Tuesday, April 26

How's about you try n' sink my battleship?


The purpose of a one night stand, besides getting laid (duh), is to be able to do so with impunity. Like a couple of randy vampires, we want to enjoy the night and each other's body fluids until dawn. Then begins the walk of shame, the trudge in stilettos and silver hot pants back to our apartments and respectable lives.

You become a flashback during a conference call, a juicy bit of scandalous behavior we share with our friends and coworkers--but that's IT. We don't want to run into you at the supermarket, see you at happy hour, or find out you're dating my sister. A fond, but distant memory is perfect, never to be ruined by the inevitably annoying, in-the-light-of-day reality, thanks very much.
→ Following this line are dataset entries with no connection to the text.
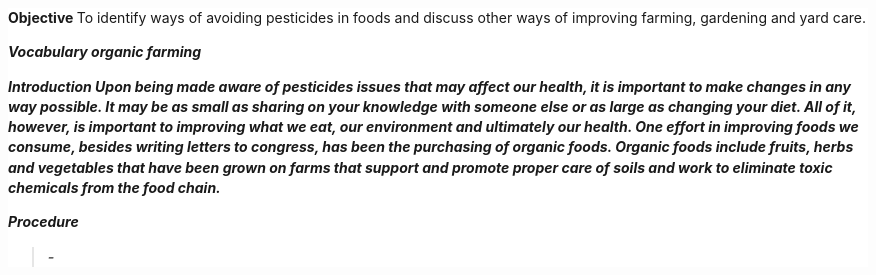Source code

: <b>
Objective
</b>
</i>
To identify ways of avoiding pesticides in foods and discuss other ways of improving farming, gardening and yard care.
</i>
</b>
<br/>
</p>
<p>
<b>
<i>
<i>
<b>
Vocabulary
</b>
</i>
organic farming
</i>
</b>
<br/>
</p>
<p>
<b>
<i>
<i>
<b>
Introduction
</b>
</i>
Upon being made aware of pesticides issues that may affect our health, it is important to make changes in any way possible. It may be as small as sharing on your knowledge with someone else or as large as changing your diet. All of it, however, is important to improving what we eat, our environment and ultimately our health. One effort in improving foods we consume, besides writing letters to congress, has been the purchasing of organic foods. Organic foods include fruits, herbs and vegetables that have been grown on farms that support and promote proper care of soils and work to eliminate toxic chemicals from the food chain.
</i>
</b>
<br/>
</p>
<p>
<b>
<i>
<i>
<b>
Procedure
</b>
</i>
</i>
</b>
<br/>
</p>
<blockquote>
<dl>
<dt>
<i>
<b>
-
</b>
</i>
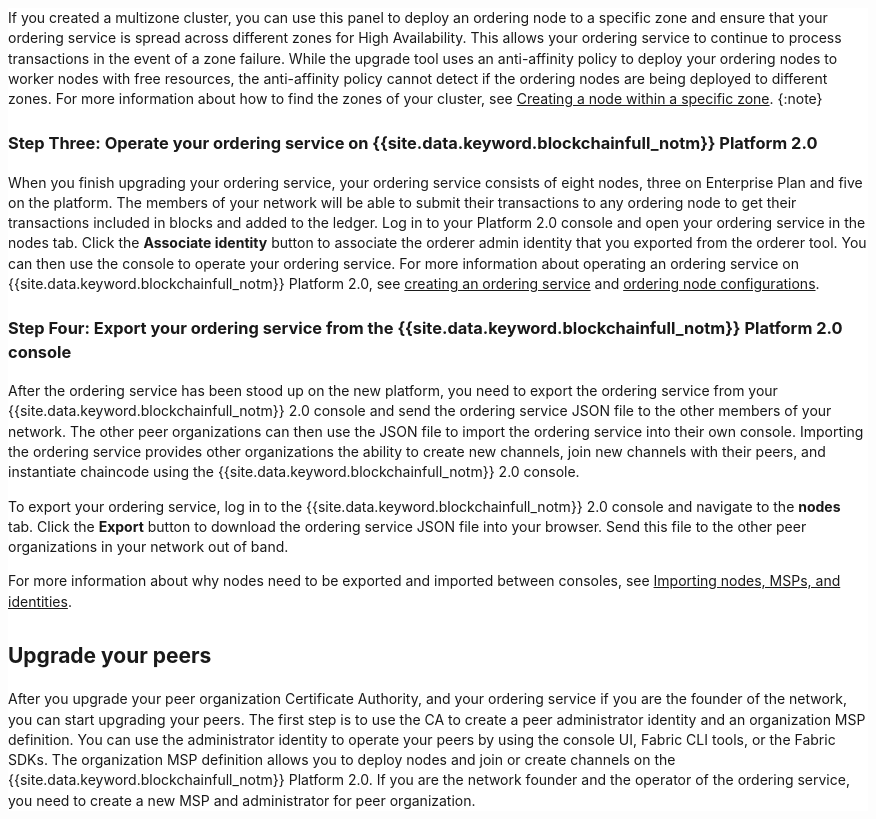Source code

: If you created a multizone cluster, you can use this panel to deploy an ordering node to a specific zone and ensure that your ordering service is spread across different zones for High Availability. This allows your ordering service to continue to process transactions in the event of a zone failure. While the upgrade tool uses an anti-affinity policy to deploy your ordering nodes to worker nodes with free resources, the anti-affinity policy cannot detect if the ordering nodes are being deployed to different zones. For more information about how to find the zones of your cluster, see [Creating a node within a specific zone](/docs/blockchain?topic=blockchain-ibp-v2-apis#ibp-v2-apis-zone).
{:note}

### Step Three: Operate your ordering service on {{site.data.keyword.blockchainfull_notm}} Platform 2.0

When you finish upgrading your ordering service, your ordering service consists of eight nodes, three on Enterprise Plan and five on the platform. The members of your network will be able to submit their transactions to any ordering node to get their transactions included in blocks and added to the ledger. Log in to your Platform 2.0 console and open your ordering service in the nodes tab. Click the **Associate identity** button to associate the orderer admin identity that you exported from the orderer tool. You can then use the console to operate your ordering service. For more information about operating an ordering service on {{site.data.keyword.blockchainfull_notm}} Platform 2.0, see [creating an ordering service](/docs/blockchain/reference?topic=blockchain-ibp-console-build-network#ibp-console-build-network-create-orderer) and [ordering node configurations](/docs/blockchain?topic=blockchain-ibp-console-adv-deployment#ibp-console-adv-deployment-suggested-ordering-node-configurations).

### Step Four: Export your ordering service from the {{site.data.keyword.blockchainfull_notm}} Platform 2.0 console

After the ordering service has been stood up on the new platform, you need to export the ordering service from your {{site.data.keyword.blockchainfull_notm}} 2.0 console and send the ordering service JSON file to the other members of your network. The other peer organizations can then use the JSON file to import the ordering service into their own console. Importing the ordering service provides other organizations the ability to create new channels, join new channels with their peers, and instantiate chaincode using the {{site.data.keyword.blockchainfull_notm}} 2.0 console.

To export your ordering service, log in to the {{site.data.keyword.blockchainfull_notm}} 2.0 console and navigate to the **nodes** tab. Click the **Export** button to download the ordering service JSON file into your browser. Send this file to the other peer organizations in your network out of band.

For more information about why nodes need to be exported and imported between consoles, see [Importing nodes, MSPs, and identities](/docs/blockchain/reference?topic=blockchain-ibp-console-import-nodes).

## Upgrade your peers

After you upgrade your peer organization Certificate Authority, and your ordering service if you are the founder of the network, you can start upgrading your peers. The first step is to use the CA to create a peer administrator identity and an organization MSP definition. You can use the administrator identity to operate your peers by using the console UI, Fabric CLI tools, or the Fabric SDKs. The organization MSP definition allows you to deploy nodes and join or create channels on the {{site.data.keyword.blockchainfull_notm}} Platform 2.0. If you are the network founder and the operator of the ordering service, you need to create a new MSP and administrator for peer organization.
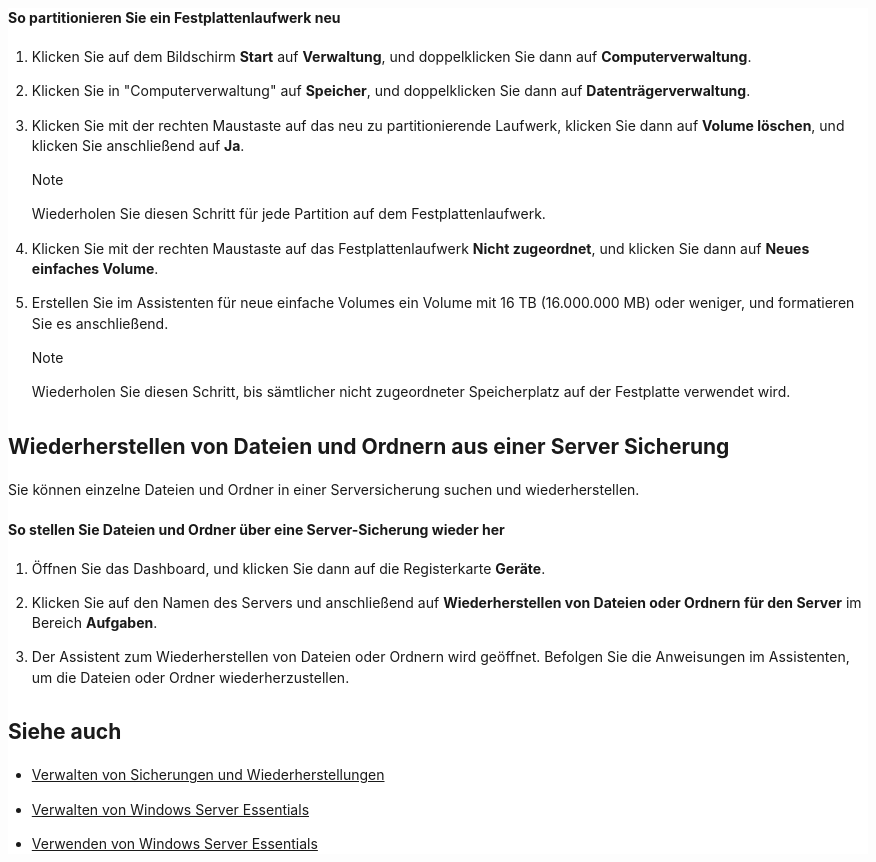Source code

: #### <a name="to-repartition-a-hard-disk-drive"></a>So partitionieren Sie ein Festplattenlaufwerk neu  
  
1.  Klicken Sie auf dem Bildschirm **Start** auf **Verwaltung**, und doppelklicken Sie dann auf **Computerverwaltung**.  
  
2.  Klicken Sie in "Computerverwaltung" auf **Speicher**, und doppelklicken Sie dann auf **Datenträgerverwaltung**.  
  
3.  Klicken Sie mit der rechten Maustaste auf das neu zu partitionierende Laufwerk, klicken Sie dann auf **Volume löschen**, und klicken Sie anschließend auf **Ja**.  
  
    > [!NOTE]
    >  Wiederholen Sie diesen Schritt für jede Partition auf dem Festplattenlaufwerk.  
  
4.  Klicken Sie mit der rechten Maustaste auf das Festplattenlaufwerk **Nicht zugeordnet**, und klicken Sie dann auf **Neues einfaches Volume**.  
  
5.  Erstellen Sie im Assistenten für neue einfache Volumes ein Volume mit 16 TB (16.000.000 MB) oder weniger, und formatieren Sie es anschließend.  
  
    > [!NOTE]
    >  Wiederholen Sie diesen Schritt, bis sämtlicher nicht zugeordneter Speicherplatz auf der Festplatte verwendet wird.  
  
##  <a name="restore-files-and-folders-from-a-server-backup"></a><a name="BKMK_7"></a>Wiederherstellen von Dateien und Ordnern aus einer Server Sicherung  
 Sie können einzelne Dateien und Ordner in einer Serversicherung suchen und wiederherstellen.  
  
#### <a name="to-restore-files-and-folders-from-a-server-backup"></a>So stellen Sie Dateien und Ordner über eine Server-Sicherung wieder her  
  
1.  Öffnen Sie das Dashboard, und klicken Sie dann auf die Registerkarte **Geräte**.  
  
2.  Klicken Sie auf den Namen des Servers und anschließend auf **Wiederherstellen von Dateien oder Ordnern für den Server** im Bereich **Aufgaben**.  
  
3.  Der Assistent zum Wiederherstellen von Dateien oder Ordnern wird geöffnet. Befolgen Sie die Anweisungen im Assistenten, um die Dateien oder Ordner wiederherzustellen.  
  
## <a name="see-also"></a>Siehe auch  
  
-   [Verwalten von Sicherungen und Wiederherstellungen](Manage-Backup-and-Restore-in-Windows-Server-Essentials.md)  
  
-   [Verwalten von Windows Server Essentials](Manage-Windows-Server-Essentials.md)  
  
-   [Verwenden von Windows Server Essentials](../use/Use-Windows-Server-Essentials.md)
How to do this? How to find the perfect One-Night-Stan? Perhaps it's time to include the airport bars in your pub crawls, my lovelies. Anyone who has an appointment with the high road, high skies or high seas will do just fine. Sailors, soldiers, salesmen, and the occasional youth hostel visitor (provided you wash him first) are excellent candidates.
Two week holiday visas, 3-day conventions, and 24-hour leaves should be determined during the first ten minutes of chit chat. Indeed, perhaps the bartender would be so good as to make an announcement, or at least direct you to the nearest INS holding tank.